If this identification is correct, "the goodman of the house" (Lk.22 :11) probably died between the two events mentioned (perhaps in Saul's persecution of the Christians? Acts 26:10), for Acts 12: 12 refers pointedly to "the house of Mary, the mother of John Mark," but it has also been suggested that the name of the householder has been carefully withheld (Mt.: "such a man") because the first gospel was written so early (before A.D.44—Acts 12) that it was dangerous to mention prominent disciples byname.

"My time is at hand"

The message to the householder was: "The Master saith, My time is at hand; I will keep the passover at thy house with my disciples."

What did Jesus mean by: "My time is at hand", and—equally important—what would this nameless friend understand by this? It can hardly be doubted that the words referred to his imminent suffering and death, but they also describe the onset of a woman's travail—and probably by intention, with allusions to a powerful Old Testament prophecy of Messiah (Ps.l 8 :4), where the Septuagint version uses the phrase "birth-pangs of hell", an expression which was later taken up by Peter at Pentecost: "Whom God hath raised up, having loosed the birth-pangs of death." The birth of the New Creation of God was at hand (cp. Jn.16 :21; Gen.18:14).

It may be doubted whether the words of Jesus would convey this meaning to the householder.
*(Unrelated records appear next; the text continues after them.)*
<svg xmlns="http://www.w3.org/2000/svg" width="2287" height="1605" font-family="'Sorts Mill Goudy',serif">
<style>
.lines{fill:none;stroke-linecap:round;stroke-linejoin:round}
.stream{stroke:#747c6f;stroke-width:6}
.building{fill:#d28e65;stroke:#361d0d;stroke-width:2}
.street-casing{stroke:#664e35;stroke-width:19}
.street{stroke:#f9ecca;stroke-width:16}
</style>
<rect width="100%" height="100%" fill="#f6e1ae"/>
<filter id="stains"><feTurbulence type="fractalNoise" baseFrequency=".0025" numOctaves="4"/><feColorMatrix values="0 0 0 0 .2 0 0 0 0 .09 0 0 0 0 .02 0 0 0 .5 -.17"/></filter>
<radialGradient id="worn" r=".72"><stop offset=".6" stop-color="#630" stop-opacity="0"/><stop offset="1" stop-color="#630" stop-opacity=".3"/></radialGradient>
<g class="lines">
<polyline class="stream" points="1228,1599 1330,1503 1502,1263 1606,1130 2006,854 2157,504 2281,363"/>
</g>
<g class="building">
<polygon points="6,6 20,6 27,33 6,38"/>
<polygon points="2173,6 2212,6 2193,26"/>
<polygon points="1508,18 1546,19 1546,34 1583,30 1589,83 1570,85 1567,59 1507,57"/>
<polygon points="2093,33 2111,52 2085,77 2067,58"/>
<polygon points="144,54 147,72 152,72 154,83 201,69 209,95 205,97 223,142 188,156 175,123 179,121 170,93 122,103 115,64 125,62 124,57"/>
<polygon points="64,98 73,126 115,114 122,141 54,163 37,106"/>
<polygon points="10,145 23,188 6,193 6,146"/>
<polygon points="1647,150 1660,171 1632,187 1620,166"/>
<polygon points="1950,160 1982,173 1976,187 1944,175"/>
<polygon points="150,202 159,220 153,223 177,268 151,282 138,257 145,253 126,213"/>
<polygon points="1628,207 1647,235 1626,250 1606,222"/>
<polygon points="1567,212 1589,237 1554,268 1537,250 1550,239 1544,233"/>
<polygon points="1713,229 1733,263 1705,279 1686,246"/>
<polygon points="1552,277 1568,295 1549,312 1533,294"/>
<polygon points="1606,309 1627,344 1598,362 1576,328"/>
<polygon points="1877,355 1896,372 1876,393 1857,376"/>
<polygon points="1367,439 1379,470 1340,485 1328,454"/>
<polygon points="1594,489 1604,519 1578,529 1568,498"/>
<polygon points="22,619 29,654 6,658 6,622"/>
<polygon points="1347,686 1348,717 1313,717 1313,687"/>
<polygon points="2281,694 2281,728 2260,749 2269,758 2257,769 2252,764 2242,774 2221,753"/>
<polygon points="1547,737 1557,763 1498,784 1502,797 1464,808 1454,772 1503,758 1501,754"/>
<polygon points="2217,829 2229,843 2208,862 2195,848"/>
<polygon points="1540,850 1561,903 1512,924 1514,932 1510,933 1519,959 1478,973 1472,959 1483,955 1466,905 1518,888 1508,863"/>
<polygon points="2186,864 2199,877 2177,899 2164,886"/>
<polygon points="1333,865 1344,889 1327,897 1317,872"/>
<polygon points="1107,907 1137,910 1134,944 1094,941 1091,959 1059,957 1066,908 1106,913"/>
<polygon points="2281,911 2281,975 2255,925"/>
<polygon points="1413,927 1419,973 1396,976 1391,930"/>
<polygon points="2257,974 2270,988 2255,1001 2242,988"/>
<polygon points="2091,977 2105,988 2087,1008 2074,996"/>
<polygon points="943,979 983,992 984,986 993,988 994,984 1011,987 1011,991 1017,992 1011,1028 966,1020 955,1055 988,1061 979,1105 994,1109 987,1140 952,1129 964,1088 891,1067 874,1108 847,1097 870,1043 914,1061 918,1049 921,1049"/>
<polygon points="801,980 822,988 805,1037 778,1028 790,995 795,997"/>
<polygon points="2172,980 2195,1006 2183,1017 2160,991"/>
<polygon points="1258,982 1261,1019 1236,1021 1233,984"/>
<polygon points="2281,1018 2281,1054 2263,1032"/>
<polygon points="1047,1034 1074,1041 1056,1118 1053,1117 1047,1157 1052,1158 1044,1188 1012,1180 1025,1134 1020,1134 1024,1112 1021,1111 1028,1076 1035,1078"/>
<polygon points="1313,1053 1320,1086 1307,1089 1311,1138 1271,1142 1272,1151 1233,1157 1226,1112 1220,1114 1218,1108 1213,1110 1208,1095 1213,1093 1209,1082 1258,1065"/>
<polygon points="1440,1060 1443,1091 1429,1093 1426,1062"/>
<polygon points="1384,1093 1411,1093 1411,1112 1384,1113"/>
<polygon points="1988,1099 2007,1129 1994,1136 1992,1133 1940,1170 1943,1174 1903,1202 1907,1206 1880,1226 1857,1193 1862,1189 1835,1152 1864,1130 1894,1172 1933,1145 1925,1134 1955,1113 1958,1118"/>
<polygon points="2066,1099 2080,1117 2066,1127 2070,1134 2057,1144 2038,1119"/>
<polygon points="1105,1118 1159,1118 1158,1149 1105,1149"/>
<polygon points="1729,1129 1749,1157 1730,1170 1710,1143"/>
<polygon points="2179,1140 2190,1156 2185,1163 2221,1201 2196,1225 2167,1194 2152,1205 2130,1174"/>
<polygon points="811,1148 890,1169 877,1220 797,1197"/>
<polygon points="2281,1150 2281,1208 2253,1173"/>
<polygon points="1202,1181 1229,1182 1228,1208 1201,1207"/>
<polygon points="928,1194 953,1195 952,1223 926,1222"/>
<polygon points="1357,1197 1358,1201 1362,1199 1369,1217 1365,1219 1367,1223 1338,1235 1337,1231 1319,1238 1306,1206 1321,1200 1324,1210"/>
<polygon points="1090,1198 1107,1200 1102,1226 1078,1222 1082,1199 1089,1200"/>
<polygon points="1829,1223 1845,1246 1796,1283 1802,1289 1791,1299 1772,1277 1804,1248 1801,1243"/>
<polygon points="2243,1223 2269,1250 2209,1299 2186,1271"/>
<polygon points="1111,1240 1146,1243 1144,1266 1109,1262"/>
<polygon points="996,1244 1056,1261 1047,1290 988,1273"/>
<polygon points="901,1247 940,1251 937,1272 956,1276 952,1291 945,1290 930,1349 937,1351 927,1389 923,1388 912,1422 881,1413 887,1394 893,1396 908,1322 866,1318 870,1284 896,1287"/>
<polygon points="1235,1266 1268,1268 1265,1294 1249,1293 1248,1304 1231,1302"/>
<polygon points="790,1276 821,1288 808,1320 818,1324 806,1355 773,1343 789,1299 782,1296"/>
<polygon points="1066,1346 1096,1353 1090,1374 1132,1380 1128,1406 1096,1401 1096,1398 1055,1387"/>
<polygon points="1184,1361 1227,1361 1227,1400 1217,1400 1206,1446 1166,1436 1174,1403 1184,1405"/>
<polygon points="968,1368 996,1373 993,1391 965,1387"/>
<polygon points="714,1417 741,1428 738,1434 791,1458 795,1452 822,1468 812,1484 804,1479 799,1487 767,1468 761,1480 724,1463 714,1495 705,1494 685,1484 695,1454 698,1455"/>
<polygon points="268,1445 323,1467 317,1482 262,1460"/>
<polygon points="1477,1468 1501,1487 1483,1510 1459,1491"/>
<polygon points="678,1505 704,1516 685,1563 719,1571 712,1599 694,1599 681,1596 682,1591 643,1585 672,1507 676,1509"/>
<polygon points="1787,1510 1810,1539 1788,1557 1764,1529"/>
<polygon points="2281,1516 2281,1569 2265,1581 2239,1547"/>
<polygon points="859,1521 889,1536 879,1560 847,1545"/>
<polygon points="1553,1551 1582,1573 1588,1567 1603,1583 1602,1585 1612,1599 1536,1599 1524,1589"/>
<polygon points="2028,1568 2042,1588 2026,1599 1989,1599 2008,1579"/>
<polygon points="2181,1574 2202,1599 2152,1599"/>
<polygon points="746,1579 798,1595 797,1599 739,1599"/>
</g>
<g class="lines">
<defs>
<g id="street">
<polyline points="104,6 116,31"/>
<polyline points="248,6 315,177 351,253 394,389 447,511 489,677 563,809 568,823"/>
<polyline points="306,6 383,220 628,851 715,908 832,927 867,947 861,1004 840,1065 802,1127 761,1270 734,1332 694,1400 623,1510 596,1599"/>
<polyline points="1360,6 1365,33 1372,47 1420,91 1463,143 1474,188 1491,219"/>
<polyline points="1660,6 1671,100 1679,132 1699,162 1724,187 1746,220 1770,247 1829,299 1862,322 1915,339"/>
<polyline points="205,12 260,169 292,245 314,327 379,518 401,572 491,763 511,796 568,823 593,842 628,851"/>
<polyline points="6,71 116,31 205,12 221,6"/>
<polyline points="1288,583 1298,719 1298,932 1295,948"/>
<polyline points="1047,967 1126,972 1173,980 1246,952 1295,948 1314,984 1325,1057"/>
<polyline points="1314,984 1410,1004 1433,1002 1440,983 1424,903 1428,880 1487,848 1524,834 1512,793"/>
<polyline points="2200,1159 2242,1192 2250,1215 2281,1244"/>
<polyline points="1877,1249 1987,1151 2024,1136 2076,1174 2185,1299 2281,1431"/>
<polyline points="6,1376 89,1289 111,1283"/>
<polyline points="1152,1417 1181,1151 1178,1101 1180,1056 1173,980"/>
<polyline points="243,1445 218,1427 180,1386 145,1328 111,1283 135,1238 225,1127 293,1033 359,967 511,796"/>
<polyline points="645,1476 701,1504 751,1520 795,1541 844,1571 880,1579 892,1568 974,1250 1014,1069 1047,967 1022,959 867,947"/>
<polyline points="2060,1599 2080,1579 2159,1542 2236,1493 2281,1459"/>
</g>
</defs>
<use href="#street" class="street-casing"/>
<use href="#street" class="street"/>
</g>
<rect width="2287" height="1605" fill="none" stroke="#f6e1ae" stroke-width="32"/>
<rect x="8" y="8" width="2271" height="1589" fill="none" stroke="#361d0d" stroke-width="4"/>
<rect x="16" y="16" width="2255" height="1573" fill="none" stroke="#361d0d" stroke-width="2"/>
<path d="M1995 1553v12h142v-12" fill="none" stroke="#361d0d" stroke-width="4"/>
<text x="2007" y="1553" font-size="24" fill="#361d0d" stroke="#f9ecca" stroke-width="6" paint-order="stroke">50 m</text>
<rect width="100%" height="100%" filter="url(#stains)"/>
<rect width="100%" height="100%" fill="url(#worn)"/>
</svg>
To him they probably meant that death drew near. This is impressive, for it seems to imply that even though the twelve were as yet blind to all that Jesus had tried to prepare them for, there were some among the followers of Jesus (like Mary the sister of Lazarus; Jn.12 :7) who realised before the blow fell that something of the kind was bound to happen. It was seemly that Jesus should eat his last meal in such a home. The word for "guest-chamber" (Lk.22:11) is the one used for the "inn" which rejected Joseph and Mary (Lk. 2 :7). But there was room for the Lord here!

"I must keep the passover at thy house." Although it was twenty-four hours before the Jews kept their normal Pesach, Jesus spoke of this meal as Passover because—as has been shown in Study 181—in his eyes and later on in the eyes of his disciples it took on the character of a Passover, but with the Lamb of God as the means of redemption from a bondage more rigorous than any that Egypt could impose.

Significantly, Jesus said: "... that we may eat the Passover" (cp. Lk.22 :15,16), thus implying his own need to share in the blessing of this new Passover!

At the previous Feast of Tabernacles, on the day when there was no waterpouring Jesus had bidden men come to him for Water of Life (Jn.7:37), and when there was no lighting of the great candelabrum he had proclaimed himself the Light of the World (8 :12). In the temple he had forbidden sacrifice (Mk.ll :15). And now at Passover there was no lamb but himself.

It was for such reasons, doubtless, that Jesus chose to hold the Last Supper inside the walls of Jerusalem, for that was the Jewish manner of eating their Passover. Here too is the explanation why other close and well-loved disciples were not included in the party—the number at a Jewish Passover was to be ten or only slightly more than that.

Notes: Mk. 14:12-16

13.
A man bearing a pitcher of water. A man!—hence Lk's: "Behold!"
14.
With my disciples. Mt's phrase, translated: "at thy house", might imply the householder's presence at the Last Supper; cp. Mt.26:27: "he took (lit: received—from whom?) the cup."
15.
Furnished is, literally, "strewn," that is, with cushions, for the reclining guests.
16.
Went forth— from Gethsemane? The last locative in this part of the gospel narrative has Jesus on the Mount of Olives. Mt. has here: did as Jesus had appointed them; it is the exact equivalent of "as the Lord commanded Moses," so common in Exodus, Numbers.